Today’s op-ed from BOF is most welcome (https://www.businessoffashion.com/articles/opinion/op-ed-notes-on-the-met-gucci-and-the-death-of-camp?). A typical op-ed about fashion invokes inclusivity and egalitarianism, democracy and subversion, globalism and the “voice of the street.” It’s a nice change to see the 2019 Met Gala has brought the aristocratic out in Eugene Rabkin.
Dozens of pieces will be written about camp over the next few days and weeks. It is not populist, Rabkin contends, but, as Sontag insisted, “esoteric — something of a private code, a badge of identity even, among small urban cliques.” It expresses the sensibility of a brotherhood or secret society, as Caillois would be quick to point out. In turn, Kolnai would be quick to point out that it expresses privilege.
Rabkin worries that there was not enough fashion knowledge at the Met Gala to appreciate how to tweak style norms: “it requires from its audience a certain level of cultural knowledge and “good” taste, so it can then voluntarily and gleefully subvert it.” This might explain the relative poverty of imagination on display at the gala. Poor Harry Styles was sporting two pieces that a woman might wear to the office today. Fail! Too many other outfits were just blousy, and too many conveyed a disco ideal.

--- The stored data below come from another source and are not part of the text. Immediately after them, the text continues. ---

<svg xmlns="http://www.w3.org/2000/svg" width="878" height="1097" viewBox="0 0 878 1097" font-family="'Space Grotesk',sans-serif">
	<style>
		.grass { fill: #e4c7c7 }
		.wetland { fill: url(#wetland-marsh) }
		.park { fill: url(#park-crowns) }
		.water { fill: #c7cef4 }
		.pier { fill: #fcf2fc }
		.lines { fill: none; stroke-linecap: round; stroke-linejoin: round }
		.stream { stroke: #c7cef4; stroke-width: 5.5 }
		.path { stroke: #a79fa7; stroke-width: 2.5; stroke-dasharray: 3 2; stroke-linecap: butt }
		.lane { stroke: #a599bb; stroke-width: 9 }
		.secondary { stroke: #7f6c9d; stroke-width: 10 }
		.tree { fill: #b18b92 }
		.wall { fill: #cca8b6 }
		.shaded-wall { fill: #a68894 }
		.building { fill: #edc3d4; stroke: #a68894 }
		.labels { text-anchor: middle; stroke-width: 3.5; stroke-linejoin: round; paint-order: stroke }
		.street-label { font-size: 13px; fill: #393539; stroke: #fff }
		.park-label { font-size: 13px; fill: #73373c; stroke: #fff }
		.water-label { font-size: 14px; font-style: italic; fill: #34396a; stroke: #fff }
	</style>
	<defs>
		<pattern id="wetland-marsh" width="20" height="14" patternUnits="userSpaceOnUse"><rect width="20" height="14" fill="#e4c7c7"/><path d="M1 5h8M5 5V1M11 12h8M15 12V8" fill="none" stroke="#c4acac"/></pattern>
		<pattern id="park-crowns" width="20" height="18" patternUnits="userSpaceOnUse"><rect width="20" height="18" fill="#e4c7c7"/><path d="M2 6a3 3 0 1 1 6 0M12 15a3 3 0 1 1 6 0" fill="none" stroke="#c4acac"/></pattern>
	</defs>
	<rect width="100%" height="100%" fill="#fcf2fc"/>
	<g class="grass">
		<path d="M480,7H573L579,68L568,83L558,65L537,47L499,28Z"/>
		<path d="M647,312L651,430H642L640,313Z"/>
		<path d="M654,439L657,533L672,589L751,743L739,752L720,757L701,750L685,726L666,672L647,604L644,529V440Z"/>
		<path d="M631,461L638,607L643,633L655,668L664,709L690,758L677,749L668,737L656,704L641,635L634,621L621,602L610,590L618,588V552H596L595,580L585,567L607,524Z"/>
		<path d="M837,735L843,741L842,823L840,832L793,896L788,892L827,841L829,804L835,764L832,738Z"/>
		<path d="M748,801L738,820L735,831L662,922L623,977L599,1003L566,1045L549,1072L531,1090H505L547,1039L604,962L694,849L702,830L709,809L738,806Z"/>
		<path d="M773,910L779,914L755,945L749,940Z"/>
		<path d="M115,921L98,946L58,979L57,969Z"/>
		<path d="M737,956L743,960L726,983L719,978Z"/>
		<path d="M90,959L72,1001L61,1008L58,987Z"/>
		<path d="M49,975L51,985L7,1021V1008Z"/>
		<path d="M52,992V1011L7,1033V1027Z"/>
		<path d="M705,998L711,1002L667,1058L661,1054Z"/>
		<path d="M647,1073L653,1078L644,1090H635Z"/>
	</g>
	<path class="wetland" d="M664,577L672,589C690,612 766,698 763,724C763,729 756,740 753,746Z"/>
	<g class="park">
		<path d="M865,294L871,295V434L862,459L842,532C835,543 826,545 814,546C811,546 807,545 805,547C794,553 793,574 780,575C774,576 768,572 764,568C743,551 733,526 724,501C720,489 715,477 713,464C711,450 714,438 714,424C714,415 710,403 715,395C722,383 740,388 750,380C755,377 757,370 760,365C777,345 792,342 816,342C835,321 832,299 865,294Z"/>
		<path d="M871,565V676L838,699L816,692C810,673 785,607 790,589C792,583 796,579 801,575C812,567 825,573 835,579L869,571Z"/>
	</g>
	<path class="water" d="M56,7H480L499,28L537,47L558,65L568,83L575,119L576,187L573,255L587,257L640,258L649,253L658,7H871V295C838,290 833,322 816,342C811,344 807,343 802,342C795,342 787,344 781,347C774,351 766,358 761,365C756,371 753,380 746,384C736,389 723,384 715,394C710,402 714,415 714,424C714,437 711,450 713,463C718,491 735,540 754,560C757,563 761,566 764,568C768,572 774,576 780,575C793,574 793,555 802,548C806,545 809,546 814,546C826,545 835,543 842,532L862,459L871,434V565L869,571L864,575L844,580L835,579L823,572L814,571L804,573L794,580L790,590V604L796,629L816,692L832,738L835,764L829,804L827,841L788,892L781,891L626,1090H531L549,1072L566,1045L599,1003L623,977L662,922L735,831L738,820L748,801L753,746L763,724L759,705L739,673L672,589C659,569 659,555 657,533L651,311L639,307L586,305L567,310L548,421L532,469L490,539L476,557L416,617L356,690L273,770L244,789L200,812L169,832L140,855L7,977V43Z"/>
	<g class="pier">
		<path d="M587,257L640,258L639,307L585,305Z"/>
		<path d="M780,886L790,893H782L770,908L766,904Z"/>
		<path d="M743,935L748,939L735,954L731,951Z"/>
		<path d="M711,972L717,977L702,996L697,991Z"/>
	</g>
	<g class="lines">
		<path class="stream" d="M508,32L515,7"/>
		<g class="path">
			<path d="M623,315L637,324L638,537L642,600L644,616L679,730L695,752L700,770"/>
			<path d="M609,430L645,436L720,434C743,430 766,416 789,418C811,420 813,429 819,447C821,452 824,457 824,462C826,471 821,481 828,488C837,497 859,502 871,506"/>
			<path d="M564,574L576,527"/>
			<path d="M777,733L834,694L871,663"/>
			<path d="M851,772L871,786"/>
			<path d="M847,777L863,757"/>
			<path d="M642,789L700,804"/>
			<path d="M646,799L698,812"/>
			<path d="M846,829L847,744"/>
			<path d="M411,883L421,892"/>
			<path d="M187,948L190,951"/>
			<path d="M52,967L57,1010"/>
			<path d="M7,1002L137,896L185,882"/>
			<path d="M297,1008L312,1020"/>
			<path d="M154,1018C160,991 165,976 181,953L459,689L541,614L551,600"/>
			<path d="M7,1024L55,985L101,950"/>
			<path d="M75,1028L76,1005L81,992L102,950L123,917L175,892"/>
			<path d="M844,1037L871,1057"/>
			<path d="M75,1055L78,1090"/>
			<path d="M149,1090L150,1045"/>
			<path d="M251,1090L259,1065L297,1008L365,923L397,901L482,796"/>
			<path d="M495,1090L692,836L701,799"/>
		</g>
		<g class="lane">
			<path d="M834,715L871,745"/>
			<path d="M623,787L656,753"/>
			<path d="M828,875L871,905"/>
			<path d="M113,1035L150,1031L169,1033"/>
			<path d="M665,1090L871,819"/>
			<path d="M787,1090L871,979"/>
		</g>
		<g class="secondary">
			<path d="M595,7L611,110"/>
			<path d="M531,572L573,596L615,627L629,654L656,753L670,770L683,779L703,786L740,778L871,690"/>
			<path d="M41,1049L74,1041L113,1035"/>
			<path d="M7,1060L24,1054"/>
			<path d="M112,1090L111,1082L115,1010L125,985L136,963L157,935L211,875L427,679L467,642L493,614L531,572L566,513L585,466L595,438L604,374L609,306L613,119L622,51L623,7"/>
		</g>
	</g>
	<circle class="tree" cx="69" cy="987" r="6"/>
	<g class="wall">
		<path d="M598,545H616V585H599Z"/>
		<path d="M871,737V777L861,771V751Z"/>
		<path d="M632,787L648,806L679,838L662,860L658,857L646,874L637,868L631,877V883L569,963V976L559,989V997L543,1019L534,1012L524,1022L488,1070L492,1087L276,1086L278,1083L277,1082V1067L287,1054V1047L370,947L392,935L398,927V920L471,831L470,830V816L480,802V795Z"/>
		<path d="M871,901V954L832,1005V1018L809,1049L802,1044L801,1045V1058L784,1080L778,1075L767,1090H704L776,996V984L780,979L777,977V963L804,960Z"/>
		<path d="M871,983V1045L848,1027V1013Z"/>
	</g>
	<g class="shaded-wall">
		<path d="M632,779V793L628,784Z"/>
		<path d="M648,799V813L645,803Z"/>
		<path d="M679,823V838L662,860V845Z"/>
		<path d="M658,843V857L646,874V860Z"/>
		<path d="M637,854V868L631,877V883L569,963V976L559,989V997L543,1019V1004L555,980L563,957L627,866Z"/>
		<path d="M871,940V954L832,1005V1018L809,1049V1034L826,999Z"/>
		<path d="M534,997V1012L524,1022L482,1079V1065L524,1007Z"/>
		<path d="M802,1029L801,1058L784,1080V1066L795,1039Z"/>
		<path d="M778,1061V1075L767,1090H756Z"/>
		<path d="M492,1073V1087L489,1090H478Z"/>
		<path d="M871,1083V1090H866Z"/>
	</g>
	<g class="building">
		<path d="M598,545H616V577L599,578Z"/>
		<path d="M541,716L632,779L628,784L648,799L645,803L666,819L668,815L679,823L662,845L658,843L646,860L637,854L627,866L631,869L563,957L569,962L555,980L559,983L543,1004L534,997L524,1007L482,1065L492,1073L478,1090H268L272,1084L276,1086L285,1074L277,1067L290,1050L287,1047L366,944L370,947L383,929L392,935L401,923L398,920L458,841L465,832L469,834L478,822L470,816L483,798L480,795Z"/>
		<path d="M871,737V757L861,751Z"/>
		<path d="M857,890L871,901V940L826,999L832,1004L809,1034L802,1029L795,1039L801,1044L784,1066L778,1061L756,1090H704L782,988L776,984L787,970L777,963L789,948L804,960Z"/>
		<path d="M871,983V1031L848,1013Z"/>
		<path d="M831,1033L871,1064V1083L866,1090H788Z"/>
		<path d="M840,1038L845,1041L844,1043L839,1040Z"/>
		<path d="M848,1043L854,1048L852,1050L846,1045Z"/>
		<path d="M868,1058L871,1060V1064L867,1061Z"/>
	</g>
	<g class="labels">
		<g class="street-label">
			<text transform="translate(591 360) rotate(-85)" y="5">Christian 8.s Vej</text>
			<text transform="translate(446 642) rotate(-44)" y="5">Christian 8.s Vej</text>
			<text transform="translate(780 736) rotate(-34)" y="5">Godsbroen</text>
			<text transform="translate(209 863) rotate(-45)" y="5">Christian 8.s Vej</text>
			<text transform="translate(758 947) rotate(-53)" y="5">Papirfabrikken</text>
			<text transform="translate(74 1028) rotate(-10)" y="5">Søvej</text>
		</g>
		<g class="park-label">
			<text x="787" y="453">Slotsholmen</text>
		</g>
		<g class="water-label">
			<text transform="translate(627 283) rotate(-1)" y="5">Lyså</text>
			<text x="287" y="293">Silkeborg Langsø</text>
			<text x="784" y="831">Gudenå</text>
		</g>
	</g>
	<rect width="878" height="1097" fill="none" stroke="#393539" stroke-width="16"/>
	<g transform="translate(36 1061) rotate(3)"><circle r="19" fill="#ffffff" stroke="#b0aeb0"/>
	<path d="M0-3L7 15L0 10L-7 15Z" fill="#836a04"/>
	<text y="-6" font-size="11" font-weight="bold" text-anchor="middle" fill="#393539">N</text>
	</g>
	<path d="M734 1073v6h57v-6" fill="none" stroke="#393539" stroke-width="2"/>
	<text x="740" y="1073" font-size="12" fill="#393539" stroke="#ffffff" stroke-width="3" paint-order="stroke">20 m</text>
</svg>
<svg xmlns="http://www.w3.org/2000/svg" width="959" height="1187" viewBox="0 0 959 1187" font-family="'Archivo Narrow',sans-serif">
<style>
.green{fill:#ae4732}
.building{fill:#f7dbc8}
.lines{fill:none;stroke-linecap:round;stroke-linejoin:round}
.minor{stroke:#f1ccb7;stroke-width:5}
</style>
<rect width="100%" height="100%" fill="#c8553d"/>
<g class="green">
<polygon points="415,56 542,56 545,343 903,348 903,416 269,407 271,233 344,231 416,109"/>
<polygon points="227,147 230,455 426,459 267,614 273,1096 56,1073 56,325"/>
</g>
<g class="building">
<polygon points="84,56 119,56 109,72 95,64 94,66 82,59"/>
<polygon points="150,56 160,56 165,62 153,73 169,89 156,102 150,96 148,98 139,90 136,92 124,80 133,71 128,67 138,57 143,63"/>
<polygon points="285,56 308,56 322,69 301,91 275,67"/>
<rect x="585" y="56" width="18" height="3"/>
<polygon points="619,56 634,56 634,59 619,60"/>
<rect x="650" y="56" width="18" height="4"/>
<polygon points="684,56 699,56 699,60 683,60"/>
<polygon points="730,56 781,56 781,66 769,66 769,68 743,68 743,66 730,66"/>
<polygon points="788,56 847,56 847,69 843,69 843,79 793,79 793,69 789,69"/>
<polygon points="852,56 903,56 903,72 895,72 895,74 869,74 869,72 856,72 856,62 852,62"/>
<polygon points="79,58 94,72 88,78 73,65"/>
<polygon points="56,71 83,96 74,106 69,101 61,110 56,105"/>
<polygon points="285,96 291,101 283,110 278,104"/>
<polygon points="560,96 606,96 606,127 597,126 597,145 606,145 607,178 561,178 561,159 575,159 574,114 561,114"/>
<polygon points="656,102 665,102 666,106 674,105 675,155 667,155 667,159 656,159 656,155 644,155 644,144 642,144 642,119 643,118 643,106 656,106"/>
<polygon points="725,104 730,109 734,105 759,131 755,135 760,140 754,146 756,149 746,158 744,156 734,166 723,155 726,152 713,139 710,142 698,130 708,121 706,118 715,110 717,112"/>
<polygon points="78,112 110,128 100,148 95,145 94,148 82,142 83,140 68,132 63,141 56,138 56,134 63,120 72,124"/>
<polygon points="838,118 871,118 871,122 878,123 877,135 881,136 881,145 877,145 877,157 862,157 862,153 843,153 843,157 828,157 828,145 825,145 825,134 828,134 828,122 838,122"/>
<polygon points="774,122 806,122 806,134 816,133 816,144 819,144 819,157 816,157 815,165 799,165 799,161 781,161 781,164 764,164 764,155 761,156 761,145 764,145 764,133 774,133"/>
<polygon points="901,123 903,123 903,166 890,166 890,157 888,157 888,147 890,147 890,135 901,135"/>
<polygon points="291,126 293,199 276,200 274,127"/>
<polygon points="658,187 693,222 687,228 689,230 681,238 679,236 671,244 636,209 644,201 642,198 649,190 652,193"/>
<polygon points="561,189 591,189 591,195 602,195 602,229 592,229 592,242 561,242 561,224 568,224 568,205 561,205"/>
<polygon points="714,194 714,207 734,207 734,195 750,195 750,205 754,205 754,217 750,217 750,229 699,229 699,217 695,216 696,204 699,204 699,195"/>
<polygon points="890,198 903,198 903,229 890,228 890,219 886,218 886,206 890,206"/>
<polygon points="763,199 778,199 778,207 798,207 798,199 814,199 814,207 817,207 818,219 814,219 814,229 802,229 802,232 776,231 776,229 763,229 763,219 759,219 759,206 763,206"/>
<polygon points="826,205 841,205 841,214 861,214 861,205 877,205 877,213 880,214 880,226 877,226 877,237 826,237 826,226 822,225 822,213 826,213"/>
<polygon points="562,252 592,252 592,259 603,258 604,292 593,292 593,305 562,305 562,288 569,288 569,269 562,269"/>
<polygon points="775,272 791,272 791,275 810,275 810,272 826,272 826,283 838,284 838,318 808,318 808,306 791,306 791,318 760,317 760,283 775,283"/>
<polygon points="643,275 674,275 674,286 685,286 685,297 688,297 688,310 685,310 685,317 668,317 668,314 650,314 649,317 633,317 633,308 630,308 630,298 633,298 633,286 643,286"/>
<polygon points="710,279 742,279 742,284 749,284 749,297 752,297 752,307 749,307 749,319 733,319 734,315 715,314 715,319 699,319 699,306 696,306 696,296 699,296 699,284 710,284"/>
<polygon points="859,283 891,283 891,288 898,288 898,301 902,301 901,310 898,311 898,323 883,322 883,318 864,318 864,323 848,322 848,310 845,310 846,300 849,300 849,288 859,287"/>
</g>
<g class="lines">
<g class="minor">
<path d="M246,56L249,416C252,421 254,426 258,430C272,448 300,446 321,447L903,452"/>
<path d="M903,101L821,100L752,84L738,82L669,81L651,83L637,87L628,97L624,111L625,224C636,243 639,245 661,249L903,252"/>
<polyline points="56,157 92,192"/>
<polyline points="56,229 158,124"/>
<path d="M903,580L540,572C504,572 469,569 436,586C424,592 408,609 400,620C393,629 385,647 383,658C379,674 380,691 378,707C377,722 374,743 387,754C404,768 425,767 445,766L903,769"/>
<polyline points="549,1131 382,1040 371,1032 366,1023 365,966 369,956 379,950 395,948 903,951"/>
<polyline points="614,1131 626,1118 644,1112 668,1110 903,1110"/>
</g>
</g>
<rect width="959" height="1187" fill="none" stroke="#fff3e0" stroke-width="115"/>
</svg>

No one does camp better than Bowie, oftentimes understated, but outrageous in the details. Throwing the kitchen sink of outlandishness at it, is not camp.
Rabkin’s concern is that the Met and commerce proffer “a mechanism for turning any mode of aesthetic appreciation, or simply put, taste, into an ossified, paint-by-numbers substitute.” Kolnai argues that we map value tones onto the value hierarchy, sight of which is made possible by social institutions of privilege. V&R Chapter 7 explains how value perception is not possible without privilege.
The fact that Sontag identifies camp as the sensibility of brotherhoods, which include barriers to entry, as Rabkin observes, makes Kolnai’s point well enough. But the point is redoubled when recalling that camp flourishes in elite cities, supported by property, and an array of institutions conveying social capital.
As Brideshead Revisited makes clear, aristocrats are naturals at camp. Rabkin’s is an interesting proposal: Is camp aristocratic fashion?